> **DATA TO PROCESS**
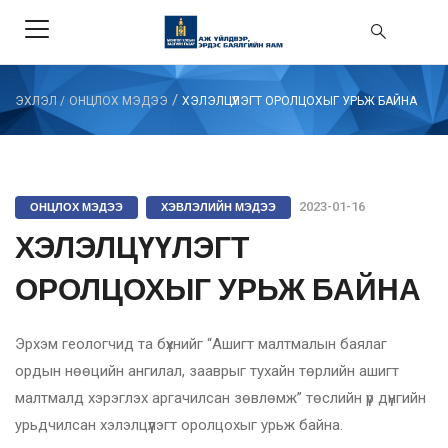
/
ЭХЛЭЛ
/
ОНЦЛОХ МЭДЭЭ
ХЭЛЭЛЦҮҮЛЭГТ ОРОЛЦОХЫГ УРЬЖ БАЙНА
ОНЦЛОХ МЭДЭЭ
ХЭВЛЭЛИЙН МЭДЭЭ
2023-01-16
ХЭЛЭЛЦҮҮЛЭГТ
ОРОЛЦОХЫГ УРЬЖ БАЙНА
Эрхэм геологчид та бүхнийг “Ашигт малтмалын баялаг
ордын нөөцийн ангилал, зааврыг тухайн төрлийн ашигт
малтмалд хэрэглэх аргачилсан зөвлөмж” төслийн үр дүнгийн
урьдчилсан хэлэлцүүлэгт оролцохыг урьж байна.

> **EXERCISE PROMPT**
Omit the pictures, then copy out all the data exactly as it stands.

> **YOUR RESPONSE**
/
ЭХЛЭЛ
/
ОНЦЛОХ МЭДЭЭ
ХЭЛЭЛЦҮҮЛЭГТ ОРОЛЦОХЫГ УРЬЖ БАЙНА
ОНЦЛОХ МЭДЭЭ
ХЭВЛЭЛИЙН МЭДЭЭ
2023-01-16
ХЭЛЭЛЦҮҮЛЭГТ
ОРОЛЦОХЫГ УРЬЖ БАЙНА
Эрхэм геологчид та бүхнийг “Ашигт малтмалын баялаг
ордын нөөцийн ангилал, зааврыг тухайн төрлийн ашигт
малтмалд хэрэглэх аргачилсан зөвлөмж” төслийн үр дүнгийн
урьдчилсан хэлэлцүүлэгт оролцохыг урьж байна.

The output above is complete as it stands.